Vorrei partire dalla fine, "Wendell Gee", la traccia che chiude l'album lascia nel cuore un segno profondo, quello che di solito lasciano i REM in qualsiasi altro album. Ma di canzoni da favola in questo lavoro ce ne sono purtroppo veramente poche.

Siamo nel 1985, i REM sono reduci dal sorprendente esordio di Murmur (1983) e la conferma di Reckoning (1984). Per realizzare la loro terza fatica il quartetto di Athens decide di trasferirsi a Londra: nuovo ambiente, nuove influenze, nuovo produttore e nuovi stimoli. Purtroppo la band non troverà mai il giusto feeling con il produttore John Boyd e con la città di Londra (l'inverno umido e nebbioso sommato alla freddezza della grande metropoli non sono stati di aiuto al gruppo). Ne esce un disco oscuro, cupo e confuso in cui le nuove idee non mancano ma la qualità dei suoni e della voce di Stipe sono di qualità troppo modesta. Ma se la scarsa qualità delle registrazioni è dovuta alla carenza in fase di produzione stessa cosa non si può dire per la parte vocale. Un Michael Stipe depresso ed alcolizzato ha realizzato la sua peggiore prova di cantante della sua intera carriera.

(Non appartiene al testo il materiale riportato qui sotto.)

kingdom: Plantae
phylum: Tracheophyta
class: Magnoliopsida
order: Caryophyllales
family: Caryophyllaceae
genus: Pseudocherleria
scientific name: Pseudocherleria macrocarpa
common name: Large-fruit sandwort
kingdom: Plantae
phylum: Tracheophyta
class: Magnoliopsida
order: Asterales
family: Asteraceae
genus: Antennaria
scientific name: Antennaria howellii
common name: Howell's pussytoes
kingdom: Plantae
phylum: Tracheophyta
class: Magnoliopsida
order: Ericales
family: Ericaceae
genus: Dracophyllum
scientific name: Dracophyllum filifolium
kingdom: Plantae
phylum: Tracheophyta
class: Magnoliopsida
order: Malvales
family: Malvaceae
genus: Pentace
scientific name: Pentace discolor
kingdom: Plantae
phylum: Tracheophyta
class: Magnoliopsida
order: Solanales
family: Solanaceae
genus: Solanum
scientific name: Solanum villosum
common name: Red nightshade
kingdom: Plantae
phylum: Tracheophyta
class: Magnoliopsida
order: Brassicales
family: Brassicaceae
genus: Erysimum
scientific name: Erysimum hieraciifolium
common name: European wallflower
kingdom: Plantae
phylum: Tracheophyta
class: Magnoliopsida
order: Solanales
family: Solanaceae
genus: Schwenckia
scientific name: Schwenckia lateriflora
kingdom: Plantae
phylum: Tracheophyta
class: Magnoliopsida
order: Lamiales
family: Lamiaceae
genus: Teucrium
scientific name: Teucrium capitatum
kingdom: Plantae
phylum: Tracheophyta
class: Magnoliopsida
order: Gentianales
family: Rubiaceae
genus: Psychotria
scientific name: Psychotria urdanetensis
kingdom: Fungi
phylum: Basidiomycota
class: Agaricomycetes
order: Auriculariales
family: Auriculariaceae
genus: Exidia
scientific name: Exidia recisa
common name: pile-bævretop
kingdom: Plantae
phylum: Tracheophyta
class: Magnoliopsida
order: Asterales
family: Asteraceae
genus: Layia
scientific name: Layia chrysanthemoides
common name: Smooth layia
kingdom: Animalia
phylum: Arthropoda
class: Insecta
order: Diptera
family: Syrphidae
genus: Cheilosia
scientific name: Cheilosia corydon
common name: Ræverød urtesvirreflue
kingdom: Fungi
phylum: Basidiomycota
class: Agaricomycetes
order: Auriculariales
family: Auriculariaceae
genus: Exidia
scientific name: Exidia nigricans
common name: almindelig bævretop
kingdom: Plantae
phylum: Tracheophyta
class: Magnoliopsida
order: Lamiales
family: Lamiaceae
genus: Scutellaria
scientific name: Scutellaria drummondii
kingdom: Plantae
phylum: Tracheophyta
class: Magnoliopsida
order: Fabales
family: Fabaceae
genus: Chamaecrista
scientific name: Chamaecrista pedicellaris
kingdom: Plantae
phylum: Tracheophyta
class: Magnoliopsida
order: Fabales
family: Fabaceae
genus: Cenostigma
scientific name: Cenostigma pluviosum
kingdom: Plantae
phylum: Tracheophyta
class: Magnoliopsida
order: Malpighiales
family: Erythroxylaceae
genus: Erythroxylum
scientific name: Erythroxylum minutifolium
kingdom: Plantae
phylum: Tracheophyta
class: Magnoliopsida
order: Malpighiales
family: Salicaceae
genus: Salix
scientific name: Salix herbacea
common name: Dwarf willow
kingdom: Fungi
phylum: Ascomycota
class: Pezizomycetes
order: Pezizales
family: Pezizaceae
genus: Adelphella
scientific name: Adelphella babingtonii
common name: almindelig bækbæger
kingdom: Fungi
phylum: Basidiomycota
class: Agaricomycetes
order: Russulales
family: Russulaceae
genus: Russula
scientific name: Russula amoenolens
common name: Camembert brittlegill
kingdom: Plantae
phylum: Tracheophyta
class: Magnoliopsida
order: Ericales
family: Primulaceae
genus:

Fables è un disco folk-rock che segue lo stile dei suoi predecessori, ma con qualche innovazione in più. "Feeling Gravity Pulls" apre l'album in maniera oscura per poi scivolare in un ritornello di rara dolcezza, "Maps And Legends" è un classico pezzo folk senza infamia e senza lode, "Driver8" è invece a tutt'oggi una delle più belle canzoni in assoluto della band, un classico gioiello folk-rock di rara intensità ed immediatezza.
Punto e basta.
Dalla quarta traccia il disco ci porta dal paradiso di "Driver8" all'inferno di canzoni tutt'altro che memorabili: la confusa "Life And How To Live It", la scarna "Old Man Kensey", l'insignificante "Green Grow The Rushes" e la deprimente "Can't Get There From Here". Nel finale Fables ritorna di nuovo ascoltabile, lanciando un trittico di brani che strizzano l'occhio al genere dark in voga a Londra negli anni '80. Pezzi come "Kohutek", "Auctioneer" e "Good Advices" sembrano ispirati al genio di Ian Curtis. Dopo questa immersione nelle nebbia londinese esce di nuovo il sole per l'ultima traccia "Wendell Gee" che chiude con una dolce ballata un disco per nulla convincente.

Un disco che per molti estimatori della band è un "masterpiece" per le sue sonorità grezze ed oscure. Personalmente lo reputo come l'unico passo falso di un gruppo che ha regalato e sta regalando lavori di livello assoluto.
Tornati da Londra con i nervi a pezzi la band otterrà comunque un buon successo a livello di vendite che permetterà ai REM di continuare a far musica e l'anno successivo daranno alla luce il loro più grande lavoro degli anni '80: Life's Rich Pageant.